[[ Exercise materials, beginning ]]
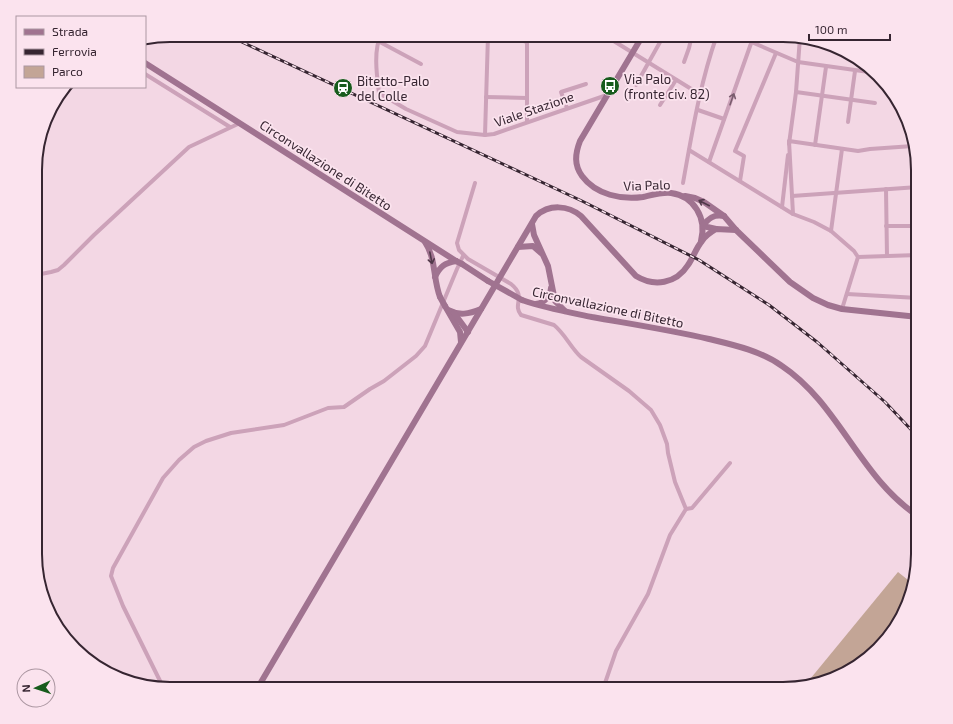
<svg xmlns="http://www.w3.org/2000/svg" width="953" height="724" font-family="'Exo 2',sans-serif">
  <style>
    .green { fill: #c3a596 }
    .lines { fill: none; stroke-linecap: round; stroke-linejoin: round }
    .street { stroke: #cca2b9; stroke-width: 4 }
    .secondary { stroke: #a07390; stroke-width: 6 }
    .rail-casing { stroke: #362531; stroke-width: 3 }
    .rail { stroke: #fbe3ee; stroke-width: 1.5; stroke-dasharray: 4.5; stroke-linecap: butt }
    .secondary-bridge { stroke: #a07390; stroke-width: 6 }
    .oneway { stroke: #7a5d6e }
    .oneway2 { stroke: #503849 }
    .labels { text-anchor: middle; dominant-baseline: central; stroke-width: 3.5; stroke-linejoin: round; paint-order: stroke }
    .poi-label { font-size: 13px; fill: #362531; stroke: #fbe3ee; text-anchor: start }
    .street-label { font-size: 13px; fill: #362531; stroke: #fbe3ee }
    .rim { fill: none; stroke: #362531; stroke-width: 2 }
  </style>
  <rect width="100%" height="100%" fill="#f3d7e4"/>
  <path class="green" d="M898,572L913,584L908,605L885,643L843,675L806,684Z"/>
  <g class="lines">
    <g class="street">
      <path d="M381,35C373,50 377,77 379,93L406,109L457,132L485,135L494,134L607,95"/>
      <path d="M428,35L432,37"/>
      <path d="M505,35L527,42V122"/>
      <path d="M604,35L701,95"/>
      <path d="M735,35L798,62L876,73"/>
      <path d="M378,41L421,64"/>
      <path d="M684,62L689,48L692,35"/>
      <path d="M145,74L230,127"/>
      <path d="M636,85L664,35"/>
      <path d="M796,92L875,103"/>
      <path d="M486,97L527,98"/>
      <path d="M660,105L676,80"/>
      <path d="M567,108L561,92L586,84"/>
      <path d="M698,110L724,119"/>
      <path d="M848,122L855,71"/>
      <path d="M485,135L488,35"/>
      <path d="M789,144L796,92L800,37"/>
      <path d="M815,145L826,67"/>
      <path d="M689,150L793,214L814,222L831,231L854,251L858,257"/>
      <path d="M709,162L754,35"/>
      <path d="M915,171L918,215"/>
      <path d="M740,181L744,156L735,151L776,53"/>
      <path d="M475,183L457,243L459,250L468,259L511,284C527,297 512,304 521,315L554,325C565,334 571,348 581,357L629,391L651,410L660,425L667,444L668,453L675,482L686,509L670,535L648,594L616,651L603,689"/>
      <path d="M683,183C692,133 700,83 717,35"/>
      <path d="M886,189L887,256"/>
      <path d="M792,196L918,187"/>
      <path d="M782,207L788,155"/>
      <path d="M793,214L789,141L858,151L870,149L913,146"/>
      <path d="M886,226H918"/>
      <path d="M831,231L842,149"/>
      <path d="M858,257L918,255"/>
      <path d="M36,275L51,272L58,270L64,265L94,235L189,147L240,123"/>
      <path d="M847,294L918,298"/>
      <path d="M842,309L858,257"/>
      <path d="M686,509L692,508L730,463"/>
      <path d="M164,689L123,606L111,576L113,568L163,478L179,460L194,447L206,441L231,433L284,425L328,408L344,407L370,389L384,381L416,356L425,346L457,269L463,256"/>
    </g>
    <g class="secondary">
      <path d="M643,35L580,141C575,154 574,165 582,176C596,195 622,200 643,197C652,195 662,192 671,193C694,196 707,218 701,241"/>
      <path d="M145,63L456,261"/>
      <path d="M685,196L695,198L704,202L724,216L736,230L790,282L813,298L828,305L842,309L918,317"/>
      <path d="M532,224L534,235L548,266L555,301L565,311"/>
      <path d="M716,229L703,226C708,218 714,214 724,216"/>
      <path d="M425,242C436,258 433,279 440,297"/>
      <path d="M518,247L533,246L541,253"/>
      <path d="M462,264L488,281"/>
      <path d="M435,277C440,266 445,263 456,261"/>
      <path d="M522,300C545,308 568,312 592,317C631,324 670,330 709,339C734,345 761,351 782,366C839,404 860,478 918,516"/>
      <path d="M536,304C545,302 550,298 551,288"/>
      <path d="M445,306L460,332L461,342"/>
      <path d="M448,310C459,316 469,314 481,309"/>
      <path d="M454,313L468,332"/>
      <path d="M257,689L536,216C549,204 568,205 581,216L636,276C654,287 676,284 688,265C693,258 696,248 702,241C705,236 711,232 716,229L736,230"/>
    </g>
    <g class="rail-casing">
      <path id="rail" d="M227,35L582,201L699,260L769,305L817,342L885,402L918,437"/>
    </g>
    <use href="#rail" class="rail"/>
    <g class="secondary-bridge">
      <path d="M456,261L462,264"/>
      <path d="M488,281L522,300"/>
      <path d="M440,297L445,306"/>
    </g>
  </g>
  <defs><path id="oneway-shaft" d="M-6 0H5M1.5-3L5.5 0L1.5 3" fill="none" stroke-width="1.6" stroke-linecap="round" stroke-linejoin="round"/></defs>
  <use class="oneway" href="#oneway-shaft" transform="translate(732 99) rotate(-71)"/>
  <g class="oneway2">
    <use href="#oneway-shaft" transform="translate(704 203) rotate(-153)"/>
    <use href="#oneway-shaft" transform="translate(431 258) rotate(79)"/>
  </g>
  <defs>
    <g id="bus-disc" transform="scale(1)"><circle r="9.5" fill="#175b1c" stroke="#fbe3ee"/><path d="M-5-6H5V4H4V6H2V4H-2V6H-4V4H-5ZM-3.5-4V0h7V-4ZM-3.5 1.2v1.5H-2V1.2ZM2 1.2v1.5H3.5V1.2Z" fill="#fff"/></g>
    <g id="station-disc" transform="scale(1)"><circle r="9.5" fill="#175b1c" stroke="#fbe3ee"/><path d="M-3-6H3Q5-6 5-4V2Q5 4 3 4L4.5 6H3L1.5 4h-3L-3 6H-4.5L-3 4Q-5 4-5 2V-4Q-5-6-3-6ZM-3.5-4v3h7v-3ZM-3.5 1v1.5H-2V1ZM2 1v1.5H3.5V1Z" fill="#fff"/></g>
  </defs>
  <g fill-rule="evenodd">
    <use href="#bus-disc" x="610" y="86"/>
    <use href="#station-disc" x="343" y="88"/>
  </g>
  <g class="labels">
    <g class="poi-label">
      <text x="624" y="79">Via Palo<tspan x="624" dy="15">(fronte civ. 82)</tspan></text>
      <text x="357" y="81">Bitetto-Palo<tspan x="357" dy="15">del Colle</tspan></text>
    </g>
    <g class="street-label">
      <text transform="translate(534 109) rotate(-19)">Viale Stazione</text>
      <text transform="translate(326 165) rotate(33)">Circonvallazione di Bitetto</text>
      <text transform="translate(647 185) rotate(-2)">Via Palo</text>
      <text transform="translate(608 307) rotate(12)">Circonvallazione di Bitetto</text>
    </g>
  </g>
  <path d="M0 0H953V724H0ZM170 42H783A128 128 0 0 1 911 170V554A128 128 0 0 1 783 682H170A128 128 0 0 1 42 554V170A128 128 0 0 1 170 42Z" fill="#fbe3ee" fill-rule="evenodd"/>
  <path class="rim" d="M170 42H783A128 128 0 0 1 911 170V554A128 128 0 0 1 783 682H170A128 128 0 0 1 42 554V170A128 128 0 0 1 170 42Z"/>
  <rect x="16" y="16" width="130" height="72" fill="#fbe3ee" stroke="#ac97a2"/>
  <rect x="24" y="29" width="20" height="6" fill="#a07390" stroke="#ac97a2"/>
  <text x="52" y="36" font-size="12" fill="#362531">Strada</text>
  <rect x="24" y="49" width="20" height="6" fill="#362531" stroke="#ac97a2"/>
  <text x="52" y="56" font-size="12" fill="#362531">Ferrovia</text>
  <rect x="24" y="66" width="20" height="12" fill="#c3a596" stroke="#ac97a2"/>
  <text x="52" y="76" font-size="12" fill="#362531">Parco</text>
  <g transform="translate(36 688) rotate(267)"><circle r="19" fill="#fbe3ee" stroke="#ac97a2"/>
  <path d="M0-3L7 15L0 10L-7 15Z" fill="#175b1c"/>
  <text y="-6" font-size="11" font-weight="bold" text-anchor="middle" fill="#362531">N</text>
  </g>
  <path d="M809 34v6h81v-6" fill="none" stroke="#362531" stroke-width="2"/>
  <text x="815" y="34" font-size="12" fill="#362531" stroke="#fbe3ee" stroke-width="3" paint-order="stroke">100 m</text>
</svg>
[[ Exercise materials, end ]]
In the entries above, find each line containing the string "lines" and copy it.

    .lines { fill: none; stroke-linecap: round; stroke-linejoin: round }
  <g class="lines">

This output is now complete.